Part of a data file:

>>>>

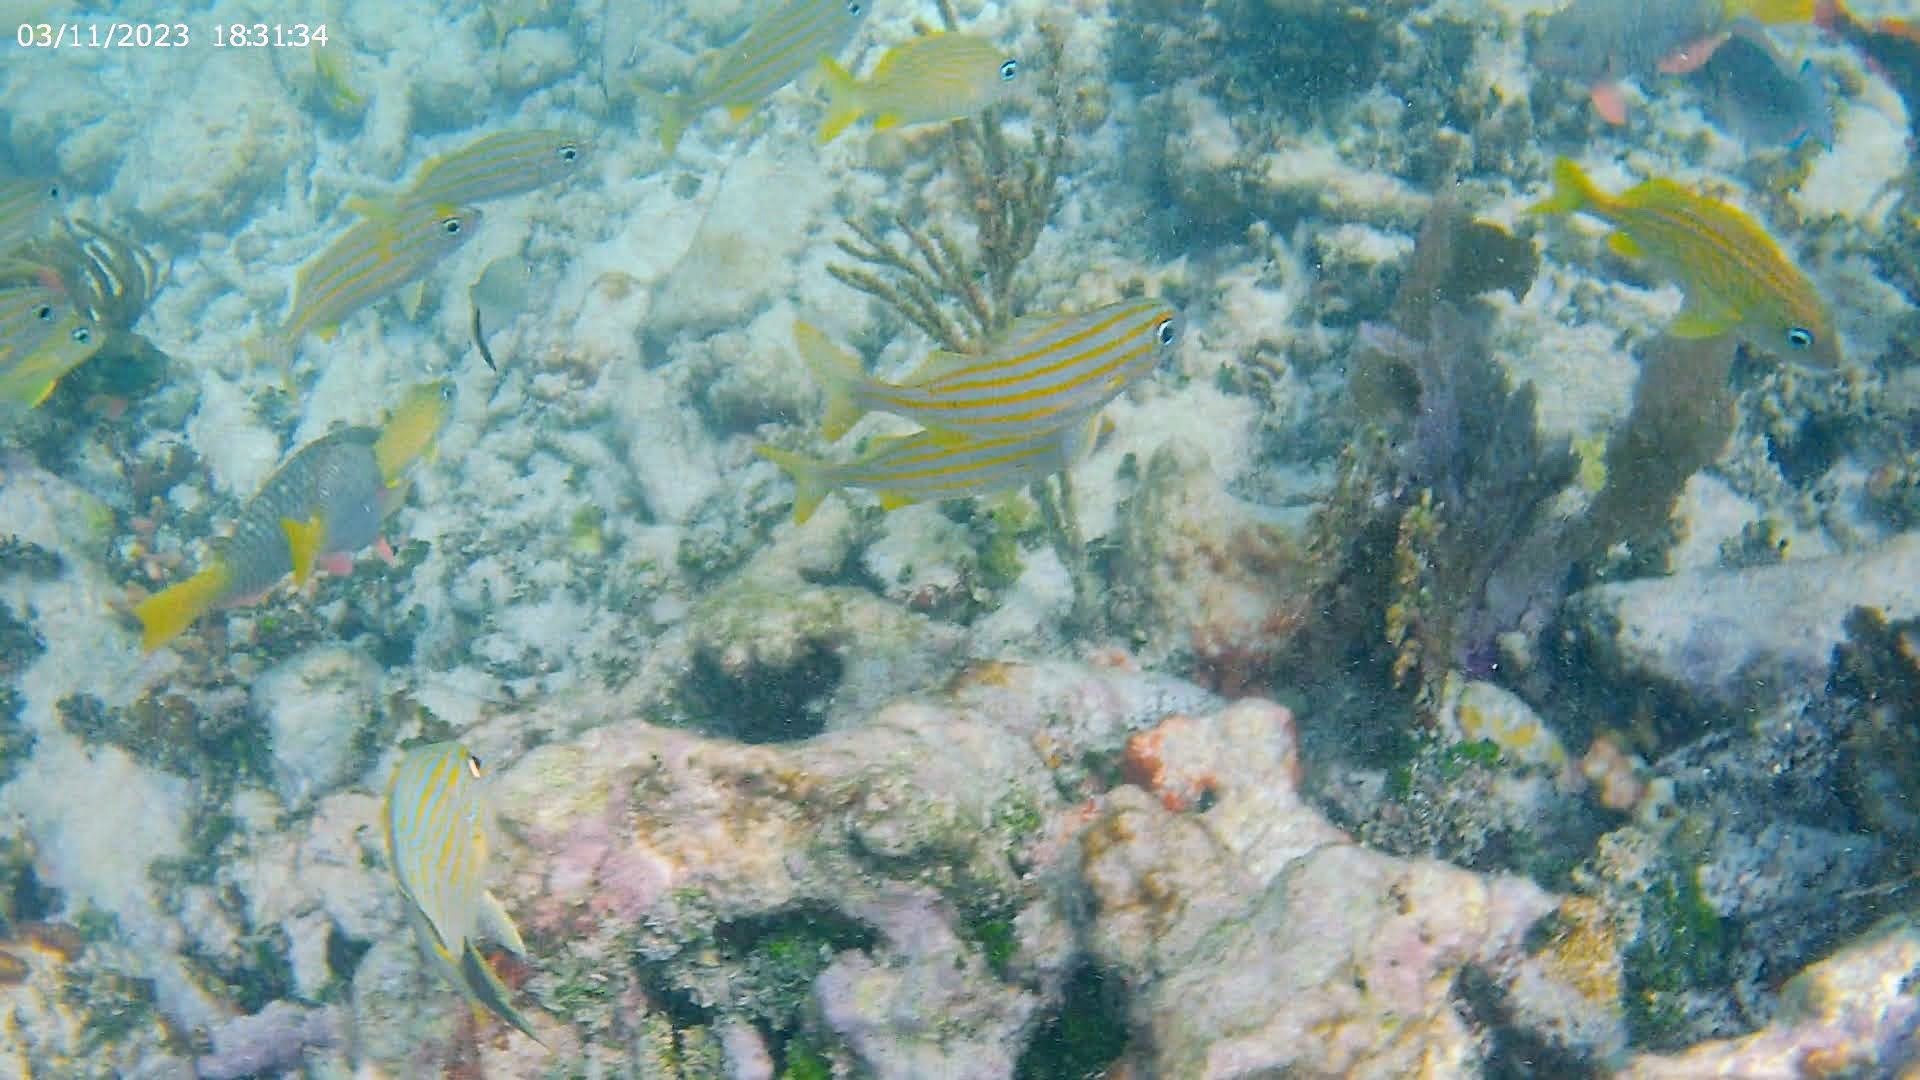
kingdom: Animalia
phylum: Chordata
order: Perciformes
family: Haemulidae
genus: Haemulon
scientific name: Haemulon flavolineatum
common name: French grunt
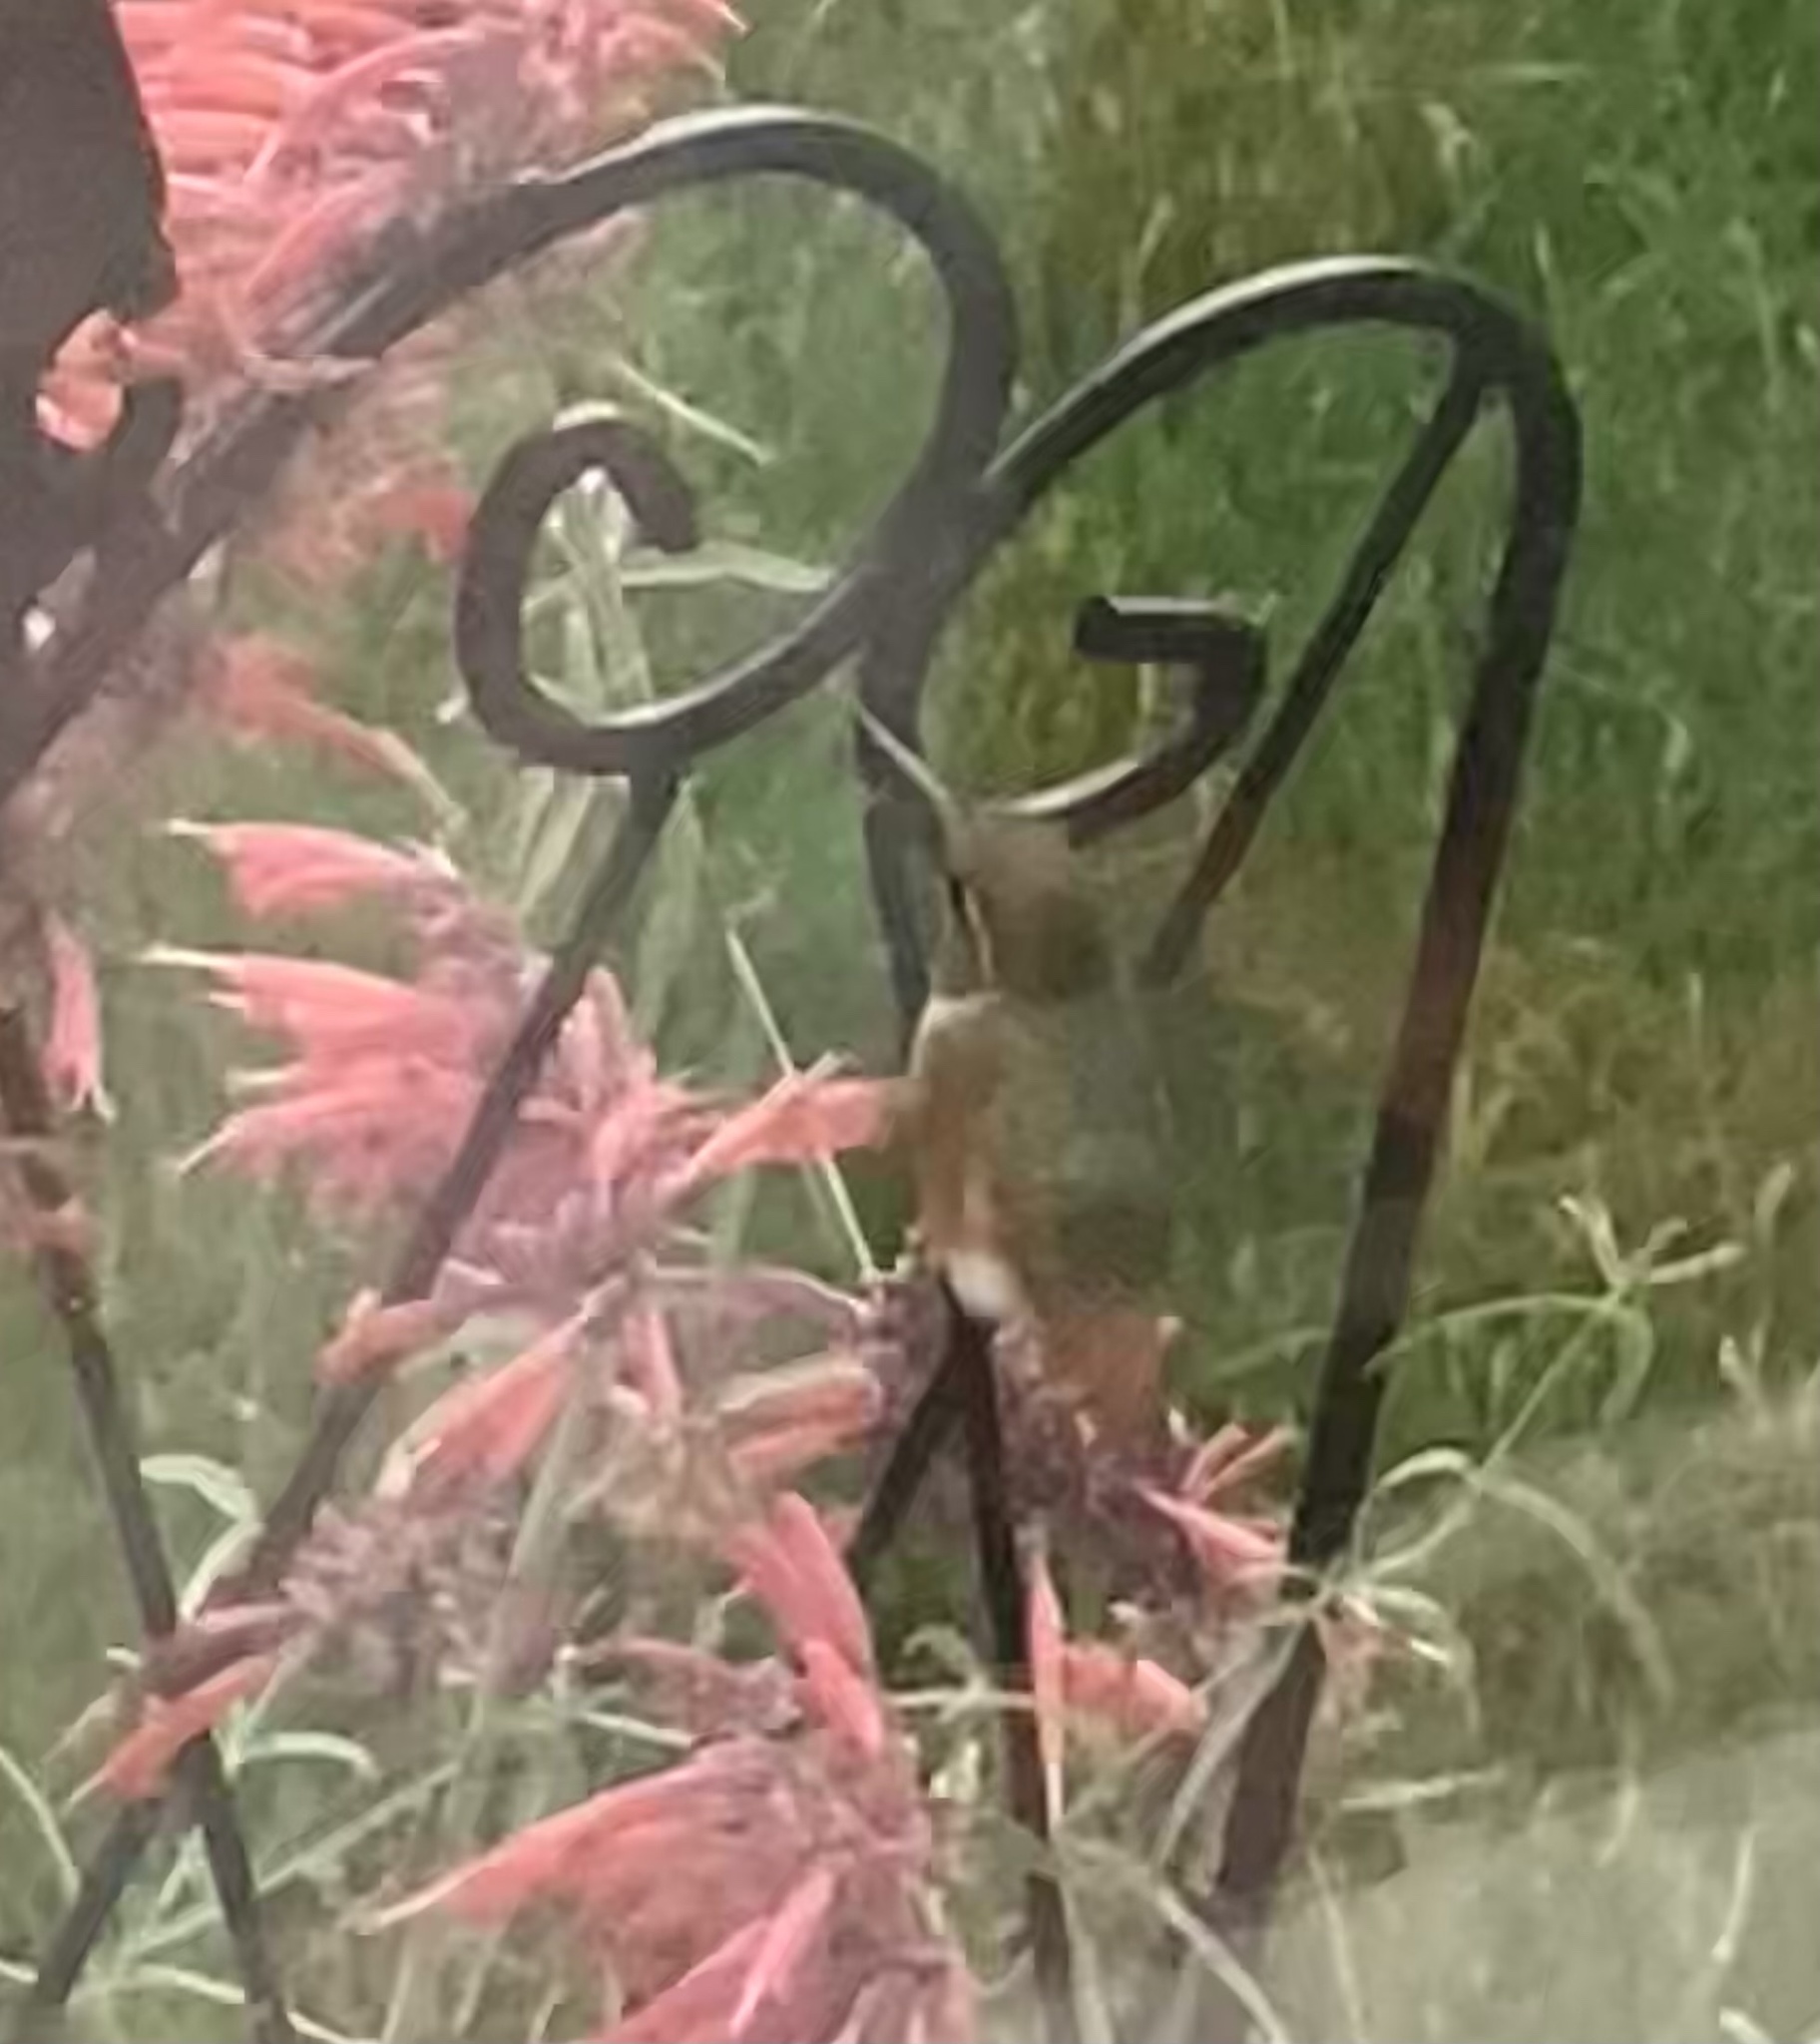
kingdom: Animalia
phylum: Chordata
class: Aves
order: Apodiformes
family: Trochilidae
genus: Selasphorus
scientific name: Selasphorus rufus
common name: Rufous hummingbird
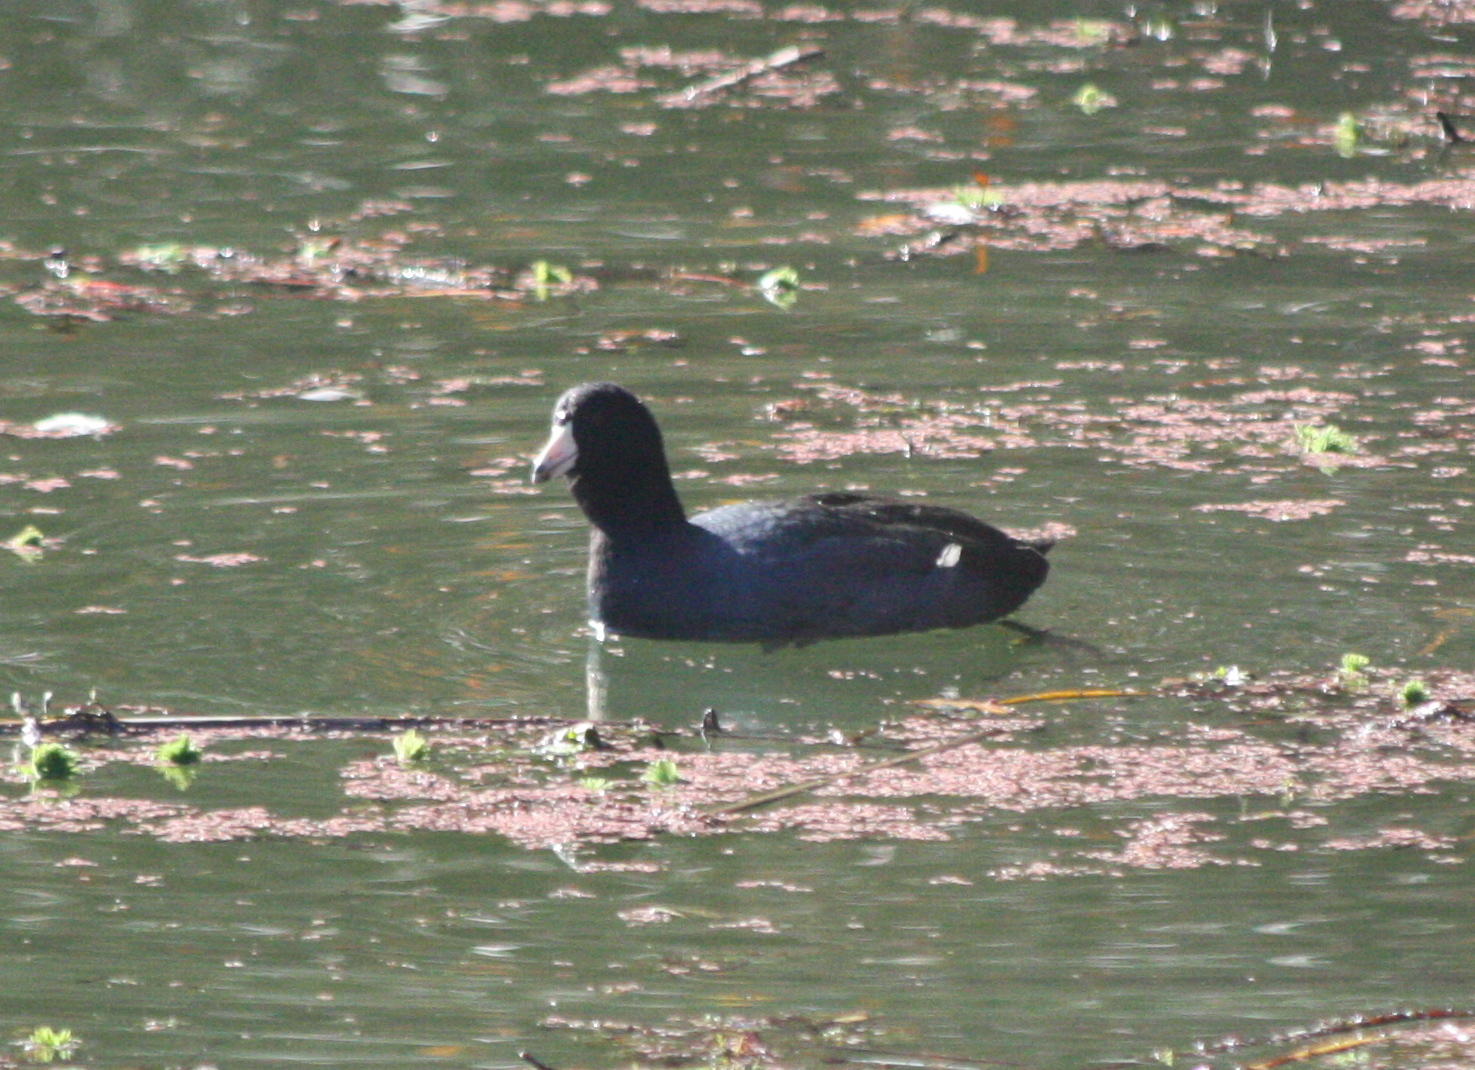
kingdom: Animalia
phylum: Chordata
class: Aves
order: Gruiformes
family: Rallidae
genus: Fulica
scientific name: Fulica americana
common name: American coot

<<<<

▶ [EXERCISE AIM] Reproduce every line of the entries above word for word, leaving out the pictures.

▶ [RESULT OF THE TASK]
kingdom: Animalia
phylum: Chordata
order: Perciformes
family: Haemulidae
genus: Haemulon
scientific name: Haemulon flavolineatum
common name: French grunt
kingdom: Animalia
phylum: Chordata
class: Aves
order: Apodiformes
family: Trochilidae
genus: Selasphorus
scientific name: Selasphorus rufus
common name: Rufous hummingbird
kingdom: Animalia
phylum: Chordata
class: Aves
order: Gruiformes
family: Rallidae
genus: Fulica
scientific name: Fulica americana
common name: American coot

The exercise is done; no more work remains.